§ EXERCISE AIM:
Given the listing below, write out exactly the lines starting with the line that has "G04 #@! TO.C,U1*" and going on through the line that has "X163060380Y-78968600D03*", both kept.

===============

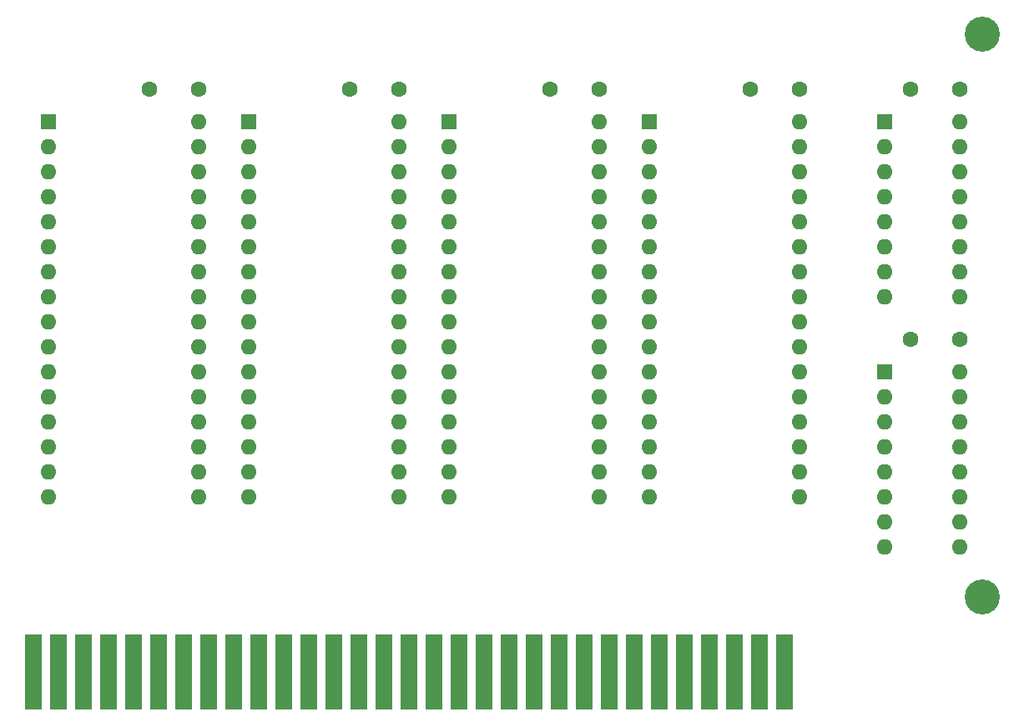
<source format=gbr>
G04 #@! TF.GenerationSoftware,KiCad,Pcbnew,(5.1.8)-1*
G04 #@! TF.CreationDate,2023-02-21T10:27:52-07:00*
G04 #@! TF.ProjectId,64K 640K ISA,36344b20-3634-4304-9b20-4953412e6b69,rev?*
G04 #@! TF.SameCoordinates,Original*
G04 #@! TF.FileFunction,Soldermask,Bot*
G04 #@! TF.FilePolarity,Negative*
%FSLAX46Y46*%
G04 Gerber Fmt 4.6, Leading zero omitted, Abs format (unit mm)*
G04 Created by KiCad (PCBNEW (5.1.8)-1) date 2023-02-21 10:27:52*
%MOMM*%
%LPD*%
G01*
G04 APERTURE LIST*
%ADD10C,1.600000*%
%ADD11O,1.600000X1.600000*%
%ADD12R,1.600000X1.600000*%
%ADD13R,1.780000X7.620000*%
%ADD14C,3.556000*%
G04 APERTURE END LIST*
D10*
G04 #@! TO.C,C2*
X122420380Y-70586600D03*
X117420380Y-70586600D03*
G04 #@! TD*
D11*
G04 #@! TO.C,U2*
X122420380Y-73888600D03*
X107180380Y-111988600D03*
X122420380Y-76428600D03*
X107180380Y-109448600D03*
X122420380Y-78968600D03*
X107180380Y-106908600D03*
X122420380Y-81508600D03*
X107180380Y-104368600D03*
X122420380Y-84048600D03*
X107180380Y-101828600D03*
X122420380Y-86588600D03*
X107180380Y-99288600D03*
X122420380Y-89128600D03*
X107180380Y-96748600D03*
X122420380Y-91668600D03*
X107180380Y-94208600D03*
X122420380Y-94208600D03*
X107180380Y-91668600D03*
X122420380Y-96748600D03*
X107180380Y-89128600D03*
X122420380Y-99288600D03*
X107180380Y-86588600D03*
X122420380Y-101828600D03*
X107180380Y-84048600D03*
X122420380Y-104368600D03*
X107180380Y-81508600D03*
X122420380Y-106908600D03*
X107180380Y-78968600D03*
X122420380Y-109448600D03*
X107180380Y-76428600D03*
X122420380Y-111988600D03*
D12*
X107180380Y-73888600D03*
G04 #@! TD*
D11*
G04 #@! TO.C,U1*
X102100380Y-73888600D03*
X86860380Y-111988600D03*
X102100380Y-76428600D03*
X86860380Y-109448600D03*
X102100380Y-78968600D03*
X86860380Y-106908600D03*
X102100380Y-81508600D03*
X86860380Y-104368600D03*
X102100380Y-84048600D03*
X86860380Y-101828600D03*
X102100380Y-86588600D03*
X86860380Y-99288600D03*
X102100380Y-89128600D03*
X86860380Y-96748600D03*
X102100380Y-91668600D03*
X86860380Y-94208600D03*
X102100380Y-94208600D03*
X86860380Y-91668600D03*
X102100380Y-96748600D03*
X86860380Y-89128600D03*
X102100380Y-99288600D03*
X86860380Y-86588600D03*
X102100380Y-101828600D03*
X86860380Y-84048600D03*
X102100380Y-104368600D03*
X86860380Y-81508600D03*
X102100380Y-106908600D03*
X86860380Y-78968600D03*
X102100380Y-109448600D03*
X86860380Y-76428600D03*
X102100380Y-111988600D03*
D12*
X86860380Y-73888600D03*
G04 #@! TD*
D10*
G04 #@! TO.C,C1*
X102100380Y-70586600D03*
X97100380Y-70586600D03*
G04 #@! TD*
D11*
G04 #@! TO.C,U3*
X142740380Y-73888600D03*
X127500380Y-111988600D03*
X142740380Y-76428600D03*
X127500380Y-109448600D03*
X142740380Y-78968600D03*
X127500380Y-106908600D03*
X142740380Y-81508600D03*
X127500380Y-104368600D03*
X142740380Y-84048600D03*
X127500380Y-101828600D03*
X142740380Y-86588600D03*
X127500380Y-99288600D03*
X142740380Y-89128600D03*
X127500380Y-96748600D03*
X142740380Y-91668600D03*
X127500380Y-94208600D03*
X142740380Y-94208600D03*
X127500380Y-91668600D03*
X142740380Y-96748600D03*
X127500380Y-89128600D03*
X142740380Y-99288600D03*
X127500380Y-86588600D03*
X142740380Y-101828600D03*
X127500380Y-84048600D03*
X142740380Y-104368600D03*
X127500380Y-81508600D03*
X142740380Y-106908600D03*
X127500380Y-78968600D03*
X142740380Y-109448600D03*
X127500380Y-76428600D03*
X142740380Y-111988600D03*
D12*
X127500380Y-73888600D03*
G04 #@! TD*
D11*
G04 #@! TO.C,U4*
X163060380Y-73888600D03*
X147820380Y-111988600D03*
X163060380Y-76428600D03*
X147820380Y-109448600D03*
X163060380Y-78968600D03*
X147820380Y-106908600D03*
X163060380Y-81508600D03*
X147820380Y-104368600D03*
X163060380Y-84048600D03*
X147820380Y-101828600D03*
X163060380Y-86588600D03*
X147820380Y-99288600D03*
X163060380Y-89128600D03*
X147820380Y-96748600D03*
X163060380Y-91668600D03*
X147820380Y-94208600D03*
X163060380Y-94208600D03*
X147820380Y-91668600D03*
X163060380Y-96748600D03*
X147820380Y-89128600D03*
X163060380Y-99288600D03*
X147820380Y-86588600D03*
X163060380Y-101828600D03*
X147820380Y-84048600D03*
X163060380Y-104368600D03*
X147820380Y-81508600D03*
X163060380Y-106908600D03*
X147820380Y-78968600D03*
X163060380Y-109448600D03*
X147820380Y-76428600D03*
X163060380Y-111988600D03*
D12*
X147820380Y-73888600D03*
G04 #@! TD*
D10*
G04 #@! TO.C,C6*
X179316380Y-95986600D03*
X174316380Y-95986600D03*
G04 #@! TD*
G04 #@! TO.C,C3*
X142740380Y-70586600D03*
X137740380Y-70586600D03*
G04 #@! TD*
D13*
G04 #@! TO.C,J9*
X85336380Y-129768600D03*
X87876380Y-129768600D03*
X90416380Y-129768600D03*
X92956380Y-129768600D03*
X95496380Y-129768600D03*
X98036380Y-129768600D03*
X100576380Y-129768600D03*
X103116380Y-129768600D03*
X105656380Y-129768600D03*
X108196380Y-129768600D03*
X110736380Y-129768600D03*
X113276380Y-129768600D03*
X115816380Y-129768600D03*
X118356380Y-129768600D03*
X120896380Y-129768600D03*
X123436380Y-129768600D03*
X125976380Y-129768600D03*
X128516380Y-129768600D03*
X131056380Y-129768600D03*
X133596380Y-129768600D03*
X136136380Y-129768600D03*
X138676380Y-129768600D03*
X141216380Y-129768600D03*
X143756380Y-129768600D03*
X146296380Y-129768600D03*
X148836380Y-129768600D03*
X151376380Y-129768600D03*
X153916380Y-129768600D03*
X156456380Y-129768600D03*
X158996380Y-129768600D03*
X161536380Y-129768600D03*
G04 #@! TD*
D14*
G04 #@! TO.C,R*
X181602380Y-122148600D03*
G04 #@! TD*
G04 #@! TO.C,R*
X181602380Y-64998600D03*
G04 #@! TD*
D11*
G04 #@! TO.C,U6*
X179316380Y-99288600D03*
X171696380Y-117068600D03*
X179316380Y-101828600D03*
X171696380Y-114528600D03*
X179316380Y-104368600D03*
X171696380Y-111988600D03*
X179316380Y-106908600D03*
X171696380Y-109448600D03*
X179316380Y-109448600D03*
X171696380Y-106908600D03*
X179316380Y-111988600D03*
X171696380Y-104368600D03*
X179316380Y-114528600D03*
X171696380Y-101828600D03*
X179316380Y-117068600D03*
D12*
X171696380Y-99288600D03*
G04 #@! TD*
D11*
G04 #@! TO.C,U5*
X179316380Y-73888600D03*
X171696380Y-91668600D03*
X179316380Y-76428600D03*
X171696380Y-89128600D03*
X179316380Y-78968600D03*
X171696380Y-86588600D03*
X179316380Y-81508600D03*
X171696380Y-84048600D03*
X179316380Y-84048600D03*
X171696380Y-81508600D03*
X179316380Y-86588600D03*
X171696380Y-78968600D03*
X179316380Y-89128600D03*
X171696380Y-76428600D03*
X179316380Y-91668600D03*
D12*
X171696380Y-73888600D03*
G04 #@! TD*
D10*
G04 #@! TO.C,C5*
X179316380Y-70586600D03*
X174316380Y-70586600D03*
G04 #@! TD*
G04 #@! TO.C,C4*
X163060380Y-70586600D03*
X158060380Y-70586600D03*
G04 #@! TD*
M02*

</source>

===============

§ ANSWER AREA:
G04 #@! TO.C,U1*
X102100380Y-73888600D03*
X86860380Y-111988600D03*
X102100380Y-76428600D03*
X86860380Y-109448600D03*
X102100380Y-78968600D03*
X86860380Y-106908600D03*
X102100380Y-81508600D03*
X86860380Y-104368600D03*
X102100380Y-84048600D03*
X86860380Y-101828600D03*
X102100380Y-86588600D03*
X86860380Y-99288600D03*
X102100380Y-89128600D03*
X86860380Y-96748600D03*
X102100380Y-91668600D03*
X86860380Y-94208600D03*
X102100380Y-94208600D03*
X86860380Y-91668600D03*
X102100380Y-96748600D03*
X86860380Y-89128600D03*
X102100380Y-99288600D03*
X86860380Y-86588600D03*
X102100380Y-101828600D03*
X86860380Y-84048600D03*
X102100380Y-104368600D03*
X86860380Y-81508600D03*
X102100380Y-106908600D03*
X86860380Y-78968600D03*
X102100380Y-109448600D03*
X86860380Y-76428600D03*
X102100380Y-111988600D03*
D12*
X86860380Y-73888600D03*
G04 #@! TD*
D10*
G04 #@! TO.C,C1*
X102100380Y-70586600D03*
X97100380Y-70586600D03*
G04 #@! TD*
D11*
G04 #@! TO.C,U3*
X142740380Y-73888600D03*
X127500380Y-111988600D03*
X142740380Y-76428600D03*
X127500380Y-109448600D03*
X142740380Y-78968600D03*
X127500380Y-106908600D03*
X142740380Y-81508600D03*
X127500380Y-104368600D03*
X142740380Y-84048600D03*
X127500380Y-101828600D03*
X142740380Y-86588600D03*
X127500380Y-99288600D03*
X142740380Y-89128600D03*
X127500380Y-96748600D03*
X142740380Y-91668600D03*
X127500380Y-94208600D03*
X142740380Y-94208600D03*
X127500380Y-91668600D03*
X142740380Y-96748600D03*
X127500380Y-89128600D03*
X142740380Y-99288600D03*
X127500380Y-86588600D03*
X142740380Y-101828600D03*
X127500380Y-84048600D03*
X142740380Y-104368600D03*
X127500380Y-81508600D03*
X142740380Y-106908600D03*
X127500380Y-78968600D03*
X142740380Y-109448600D03*
X127500380Y-76428600D03*
X142740380Y-111988600D03*
D12*
X127500380Y-73888600D03*
G04 #@! TD*
D11*
G04 #@! TO.C,U4*
X163060380Y-73888600D03*
X147820380Y-111988600D03*
X163060380Y-76428600D03*
X147820380Y-109448600D03*
X163060380Y-78968600D03*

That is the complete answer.